Quem trouxe afago, nos momentos mais angustiantes foram os laços advindos das pequenas famílias que construiu ao longo da vida. No trabalho, na rotina acadêmica com os alunos ou até mesmo no cabeleireiro que frequenta há mais de quatro anos, a preocupação com outro e a amizade para Kátia se constroem naturalmente. O seu lema de orientação para vida segue valendo: faça contatos, contatos são amizades e amizades são importantes demais pra qualquer coisa que você for fazer na vida. Elas foram fundamentais para sua sobrevivência nesses tempos sombrios.
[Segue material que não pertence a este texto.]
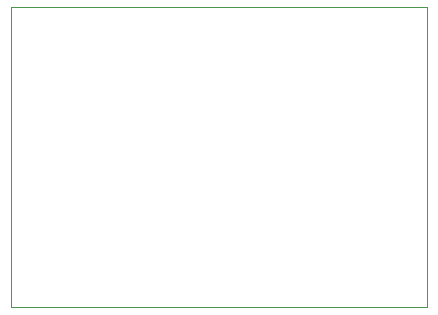
<source format=gbr>
%FSLAX32Y32*%
%MOMM*%
%LNOUTLINE*%
G71*
G01*
%ADD10C, 0.05*%
%LPD*%
G54D10*
X2Y2543D02*
X3529Y2543D01*
X3529Y3D01*
X5Y3D01*
X5Y2543D01*
M02*

</source>
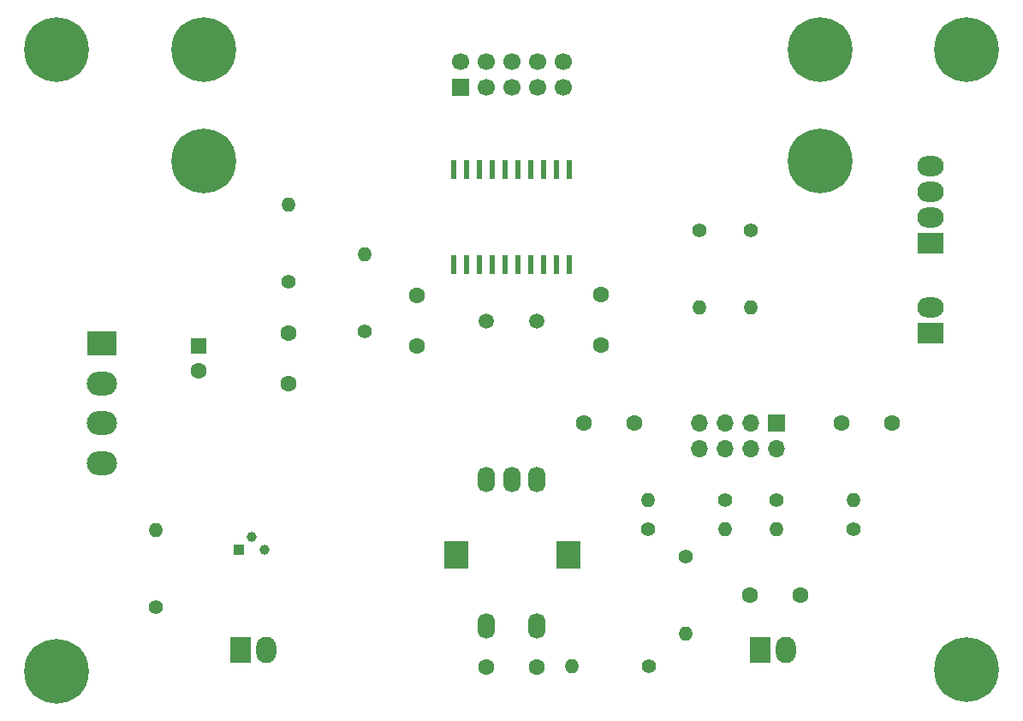
<source format=gbr>
G04 #@! TF.FileFunction,Soldermask,Bot*
%FSLAX46Y46*%
G04 Gerber Fmt 4.6, Leading zero omitted, Abs format (unit mm)*
G04 Created by KiCad (PCBNEW 4.0.7-e2-6376~58~ubuntu16.04.1) date Thu Nov 16 15:14:13 2017*
%MOMM*%
%LPD*%
G01*
G04 APERTURE LIST*
%ADD10C,0.100000*%
%ADD11R,3.000000X2.350000*%
%ADD12O,3.000000X2.350000*%
%ADD13C,1.500000*%
%ADD14C,1.400000*%
%ADD15O,1.400000X1.400000*%
%ADD16C,6.400000*%
%ADD17C,0.800000*%
%ADD18R,1.600000X1.600000*%
%ADD19C,1.600000*%
%ADD20R,1.700000X1.700000*%
%ADD21O,1.700000X1.700000*%
%ADD22R,2.000000X2.600000*%
%ADD23O,2.000000X2.600000*%
%ADD24R,2.600000X2.000000*%
%ADD25O,2.600000X2.000000*%
%ADD26C,1.000000*%
%ADD27R,1.000000X1.000000*%
%ADD28R,2.400000X2.800000*%
%ADD29O,1.720000X2.540000*%
%ADD30R,0.600000X1.950000*%
%ADD31C,1.700000*%
G04 APERTURE END LIST*
D10*
D11*
X99500000Y-74040000D03*
D12*
X99500000Y-78000000D03*
X99500000Y-81960000D03*
X99500000Y-85920000D03*
D13*
X137498000Y-71867000D03*
X142498000Y-71867000D03*
D14*
X117940000Y-67930000D03*
D15*
X117940000Y-60310000D03*
D16*
X95000000Y-45000000D03*
D17*
X97400000Y-45000000D03*
X96697056Y-46697056D03*
X95000000Y-47400000D03*
X93302944Y-46697056D03*
X92600000Y-45000000D03*
X93302944Y-43302944D03*
X95000000Y-42600000D03*
X96697056Y-43302944D03*
D16*
X185000000Y-45000000D03*
D17*
X187400000Y-45000000D03*
X186697056Y-46697056D03*
X185000000Y-47400000D03*
X183302944Y-46697056D03*
X182600000Y-45000000D03*
X183302944Y-43302944D03*
X185000000Y-42600000D03*
X186697056Y-43302944D03*
D16*
X185000000Y-106302944D03*
D17*
X187400000Y-106302944D03*
X186697056Y-108000000D03*
X185000000Y-108702944D03*
X183302944Y-108000000D03*
X182600000Y-106302944D03*
X183302944Y-104605888D03*
X185000000Y-103902944D03*
X186697056Y-104605888D03*
D16*
X95000000Y-106500000D03*
D17*
X97400000Y-106500000D03*
X96697056Y-108197056D03*
X95000000Y-108900000D03*
X93302944Y-108197056D03*
X92600000Y-106500000D03*
X93302944Y-104802944D03*
X95000000Y-104100000D03*
X96697056Y-104802944D03*
D16*
X109500000Y-45000000D03*
D17*
X111900000Y-45000000D03*
X111197056Y-46697056D03*
X109500000Y-47400000D03*
X107802944Y-46697056D03*
X107100000Y-45000000D03*
X107802944Y-43302944D03*
X109500000Y-42600000D03*
X111197056Y-43302944D03*
D16*
X170500000Y-45000000D03*
D17*
X172900000Y-45000000D03*
X172197056Y-46697056D03*
X170500000Y-47400000D03*
X168802944Y-46697056D03*
X168100000Y-45000000D03*
X168802944Y-43302944D03*
X170500000Y-42600000D03*
X172197056Y-43302944D03*
D16*
X109500000Y-56000000D03*
D17*
X111900000Y-56000000D03*
X111197056Y-57697056D03*
X109500000Y-58400000D03*
X107802944Y-57697056D03*
X107100000Y-56000000D03*
X107802944Y-54302944D03*
X109500000Y-53600000D03*
X111197056Y-54302944D03*
D16*
X170500000Y-56000000D03*
D17*
X172900000Y-56000000D03*
X172197056Y-57697056D03*
X170500000Y-58400000D03*
X168802944Y-57697056D03*
X168100000Y-56000000D03*
X168802944Y-54302944D03*
X170500000Y-53600000D03*
X172197056Y-54302944D03*
D18*
X109050000Y-74280000D03*
D19*
X109050000Y-76780000D03*
X148801000Y-74200000D03*
X148801000Y-69200000D03*
X117940000Y-73010000D03*
X117940000Y-78010000D03*
X130640000Y-74280000D03*
X130640000Y-69280000D03*
X147150000Y-81900000D03*
X152150000Y-81900000D03*
X177630000Y-81900000D03*
X172630000Y-81900000D03*
X142500000Y-106030000D03*
X137500000Y-106030000D03*
X163560000Y-98990000D03*
X168560000Y-98990000D03*
D20*
X166200000Y-81900000D03*
D21*
X166200000Y-84440000D03*
X163660000Y-81900000D03*
X163660000Y-84440000D03*
X161120000Y-81900000D03*
X161120000Y-84440000D03*
X158580000Y-81900000D03*
X158580000Y-84440000D03*
D22*
X113200000Y-104400000D03*
D23*
X115740000Y-104400000D03*
D24*
X181440000Y-73010000D03*
D25*
X181440000Y-70470000D03*
D24*
X181440000Y-64120000D03*
D25*
X181440000Y-61580000D03*
X181440000Y-59040000D03*
X181440000Y-56500000D03*
D22*
X164560000Y-104400000D03*
D23*
X167100000Y-104400000D03*
D26*
X114282400Y-93215700D03*
X115552400Y-94485700D03*
D27*
X113012400Y-94485700D03*
D14*
X161120000Y-89520000D03*
D15*
X153500000Y-89520000D03*
D14*
X166200000Y-89520000D03*
D15*
X173820000Y-89520000D03*
D14*
X163660000Y-62850000D03*
D15*
X163660000Y-70470000D03*
D14*
X158580000Y-62850000D03*
D15*
X158580000Y-70470000D03*
D14*
X153480000Y-92400000D03*
D15*
X161100000Y-92400000D03*
D14*
X125433000Y-72883000D03*
D15*
X125433000Y-65263000D03*
D14*
X173800000Y-92400000D03*
D15*
X166180000Y-92400000D03*
D14*
X104782800Y-100175300D03*
D15*
X104782800Y-92555300D03*
D14*
X153600000Y-106000000D03*
D15*
X145980000Y-106000000D03*
D14*
X157210000Y-95180000D03*
D15*
X157210000Y-102800000D03*
D28*
X134500000Y-95000000D03*
D29*
X137500000Y-87500000D03*
X140000000Y-87500000D03*
X142500000Y-87500000D03*
X137500000Y-102000000D03*
X142500000Y-102000000D03*
D28*
X145600000Y-95000000D03*
D30*
X145715000Y-66280000D03*
X144445000Y-66280000D03*
X143175000Y-66280000D03*
X141905000Y-66280000D03*
X140635000Y-66280000D03*
X139365000Y-66280000D03*
X138095000Y-66280000D03*
X136825000Y-66280000D03*
X135555000Y-66280000D03*
X134285000Y-66280000D03*
X134285000Y-56880000D03*
X135555000Y-56880000D03*
X136825000Y-56880000D03*
X138095000Y-56880000D03*
X139365000Y-56880000D03*
X140635000Y-56880000D03*
X141905000Y-56880000D03*
X143175000Y-56880000D03*
X144445000Y-56880000D03*
X145715000Y-56880000D03*
D20*
X134958000Y-48753000D03*
D31*
X134958000Y-46213000D03*
X137498000Y-48753000D03*
X137498000Y-46213000D03*
X140038000Y-48753000D03*
X140038000Y-46213000D03*
X142578000Y-48753000D03*
X142578000Y-46213000D03*
X145118000Y-48753000D03*
X145118000Y-46213000D03*
M02*

</source>
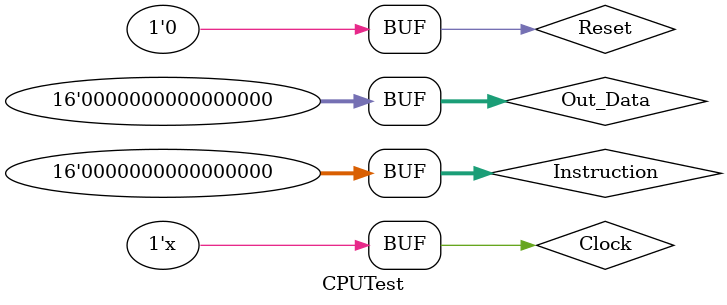
<source format=v>
`timescale 1ns / 1ps


module CPUTest;

	// Inputs
	reg [15:0] Instruction;
	reg [15:0] Out_Data;
	reg Clock;
	reg Reset;

	// Outputs
	wire [10:0] InsAddr;
	wire Rd;
	wire Wr;
	wire [10:0] DataAddr;
	wire [15:0] In_Data;

	// Instantiate the Unit Under Test (UUT)
	CPU uut (
		.InsAddr(InsAddr), 
		.Instruction(Instruction), 
		.Rd(Rd), 
		.Wr(Wr), 
		.DataAddr(DataAddr), 
		.In_Data(In_Data), 
		.Out_Data(Out_Data), 
		.Clock(Clock), 
		.Reset(Reset)
	);

	initial begin
		// Initialize Inputs
		Instruction = 0;
		Out_Data = 0;
		Clock = 0;
		Reset = 0;

		// Wait 100 ns for global reset to finish
		#50;
		Reset = 1;
		#100
		Reset = 0;
		#50
		Instruction= 16'b 0001100001010101;
		#2;
		Instruction = 16'b 0000100000000001;
		#2;
		Instruction = 16'b 0010100000000111;
		#2;
		Instruction = 0;
        
		// Add stimulus here

	end
      
	always
	begin
		#100 
		Clock = ~Clock;
	end 
endmodule


</source>
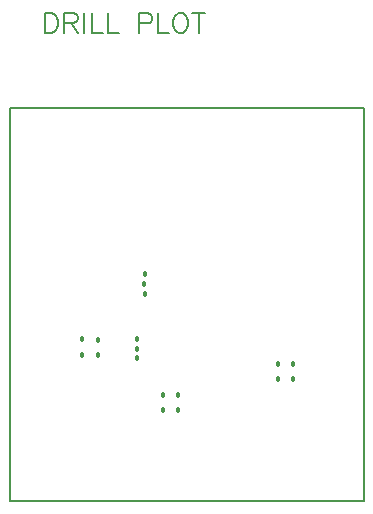
<source format=gbr>
G04 CAM350 V5.0 Date:  Mon Oct 28 13:20:47 2002 *
G04 Database: d:\newjobs\bc-data\1687\1687.pcb *
G04 Layer 3: drl-plot *
%FSTAX24Y24*%
%MOIN*%
%SFA1.000B1.000*%

%MIA0B0*%
%IPPOS*%
%ADD11C,0.01800*%
%ADD12C,0.00800*%
%ADD71C,0.00600*%
%LNdrl-plot*%
G54D11*
%LPD*%
G54D11*
X004493Y007552D03*
X004488Y007216D03*
X004499Y006905D03*
X002415Y005386D03*
Y004876D03*
X002933D03*
X002924Y005377D03*
X004245Y005411D03*
Y005069D03*
Y004766D03*
X0051Y00354D03*
X005608Y003529D03*
X005623Y003031D03*
X005099Y003044D03*
X008941Y004059D03*
X009429D03*
X00944Y004556D03*
X008933D03*
G54D71*
X0Y0D02*
G01X0118D01*
Y0131*
X0*
Y0*
G54D12*
G01X001166Y016256D02*
Y0156D01*
Y016256D02*
X001385D01*
X001478Y016225D01*
X001541Y016162D01*
X001572Y0161D01*
X001603Y016006D01*
Y01585D01*
X001572Y015756D01*
X001541Y015694D01*
X001478Y015631D01*
X001385Y0156D01*
X001166D01*
X001822Y016256D02*
Y0156D01*
Y016256D02*
X002103D01*
X002197Y016225D01*
X002228Y016194D01*
X00226Y016131D01*
Y016069D01*
X002228Y016006D01*
X002197Y015975D01*
X002103Y015944D01*
X001822D01*
X002041D02*
X00226Y0156D01*
X002478Y016256D02*
Y0156D01*
X002728Y016256D02*
Y0156D01*
Y0156D02*
X003103D01*
X00326Y016256D02*
Y0156D01*
Y0156D02*
X003635D01*
X004291Y016256D02*
Y0156D01*
Y016256D02*
X004572D01*
X004666Y016225D01*
X004697Y016194D01*
X004728Y016131D01*
Y016037D01*
X004697Y015975D01*
X004666Y015944D01*
X004572Y015912D01*
X004291D01*
X004947Y016256D02*
Y0156D01*
Y0156D02*
X005322D01*
X005635Y016256D02*
X005572Y016225D01*
X00551Y016162D01*
X005478Y0161D01*
X005447Y016006D01*
Y01585D01*
X005478Y015756D01*
X00551Y015694D01*
X005572Y015631D01*
X005635Y0156D01*
X00576D01*
X005822Y015631D01*
X005885Y015694D01*
X005916Y015756D01*
X005947Y01585D01*
Y016006D01*
X005916Y0161D01*
X005885Y016162D01*
X005822Y016225D01*
X00576Y016256D01*
X005635D01*
X006291D02*
Y0156D01*
X006072Y016256D02*
X00651D01*
M02*

</source>
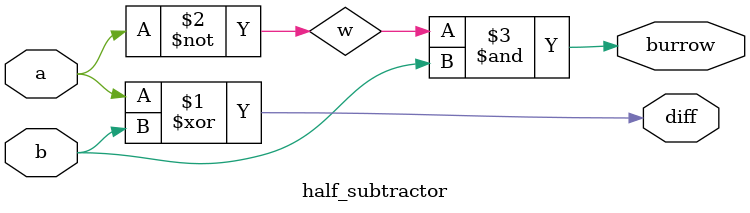
<source format=v>
`timescale 1ns / 1ps


module half_subtractor(diff,burrow,a,b);
input a,b;
output diff,burrow;
wire w;
assign diff=a^b;
assign w=~a;
assign burrow=w&b;
endmodule

</source>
A sua irmã sempre dizia: “Não conheço ninguém que vive tão intensamente a vida como você”. A jornalista então levou ao pé da letra essa fala. A valorização dos encontros e dos momentos, mesmo que virtuais, se fez essencial. Não poder abraçar as pessoas e não poder materializar o afeto em gestos foi um pesadelo real. Na falta do toque físico, ouvir o som da voz de entes queridos por telefone, ver o rosto daqueles que ama por vídeo chamada, foi a solução encontrada.
Três tapas na cara da pandemia é o que essa mulher vívida deseja a quem tirou aquilo que ela mais preza na vida: os momentos de afago partilhados em conjunto. Enxergando a vida por uma lente de carinho, Kátia se vê em Cora Coralina:
“Não sei se a vida é curta ou longa para nós,
mas sei que nada do que vivemos tem sentido,
se não tocarmos o coração das pessoas.”
Tocando o coração das pessoas com sua alegria contagiante, Kátia colore a vida.